(MATERIAL PROVIDED begins)

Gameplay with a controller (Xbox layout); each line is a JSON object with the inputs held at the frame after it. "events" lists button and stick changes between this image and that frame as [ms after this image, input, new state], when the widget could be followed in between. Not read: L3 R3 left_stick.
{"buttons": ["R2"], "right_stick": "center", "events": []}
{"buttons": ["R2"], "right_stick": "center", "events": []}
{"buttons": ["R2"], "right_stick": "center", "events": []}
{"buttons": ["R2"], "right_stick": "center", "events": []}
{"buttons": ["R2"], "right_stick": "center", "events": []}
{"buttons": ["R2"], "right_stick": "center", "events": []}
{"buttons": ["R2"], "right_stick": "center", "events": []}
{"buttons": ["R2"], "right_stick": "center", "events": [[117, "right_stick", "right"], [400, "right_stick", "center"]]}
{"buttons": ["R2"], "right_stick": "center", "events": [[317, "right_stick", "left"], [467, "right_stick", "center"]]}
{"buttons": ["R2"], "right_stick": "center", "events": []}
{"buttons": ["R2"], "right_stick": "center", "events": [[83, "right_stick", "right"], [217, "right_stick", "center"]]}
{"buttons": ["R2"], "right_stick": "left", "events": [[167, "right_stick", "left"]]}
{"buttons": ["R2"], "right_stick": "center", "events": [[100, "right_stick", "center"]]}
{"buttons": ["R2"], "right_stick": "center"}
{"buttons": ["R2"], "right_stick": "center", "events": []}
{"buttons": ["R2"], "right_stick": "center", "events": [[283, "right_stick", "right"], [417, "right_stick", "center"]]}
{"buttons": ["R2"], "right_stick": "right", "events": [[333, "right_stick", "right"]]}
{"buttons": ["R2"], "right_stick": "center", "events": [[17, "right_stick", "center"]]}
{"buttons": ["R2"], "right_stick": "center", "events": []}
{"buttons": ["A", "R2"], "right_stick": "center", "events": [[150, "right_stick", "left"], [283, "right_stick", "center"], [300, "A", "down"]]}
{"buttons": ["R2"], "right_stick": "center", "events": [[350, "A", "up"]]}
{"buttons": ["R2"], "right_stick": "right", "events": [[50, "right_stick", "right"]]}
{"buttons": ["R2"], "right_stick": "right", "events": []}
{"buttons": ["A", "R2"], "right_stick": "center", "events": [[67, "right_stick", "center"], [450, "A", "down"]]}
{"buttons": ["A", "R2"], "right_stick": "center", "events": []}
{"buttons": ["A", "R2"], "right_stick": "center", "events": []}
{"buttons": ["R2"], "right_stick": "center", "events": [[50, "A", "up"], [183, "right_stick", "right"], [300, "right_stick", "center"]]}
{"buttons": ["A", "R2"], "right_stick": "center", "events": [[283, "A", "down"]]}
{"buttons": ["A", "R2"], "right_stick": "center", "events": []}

(MATERIAL PROVIDED ends)

* WHAT YOU ARE ASKED TO DO *
Where the word "down" is present in a line of the listing, copy that line.

* PROBLEM SOLUTION *
{"buttons": ["A", "R2"], "right_stick": "center", "events": [[150, "right_stick", "left"], [283, "right_stick", "center"], [300, "A", "down"]]}
{"buttons": ["A", "R2"], "right_stick": "center", "events": [[67, "right_stick", "center"], [450, "A", "down"]]}
{"buttons": ["A", "R2"], "right_stick": "center", "events": [[283, "A", "down"]]}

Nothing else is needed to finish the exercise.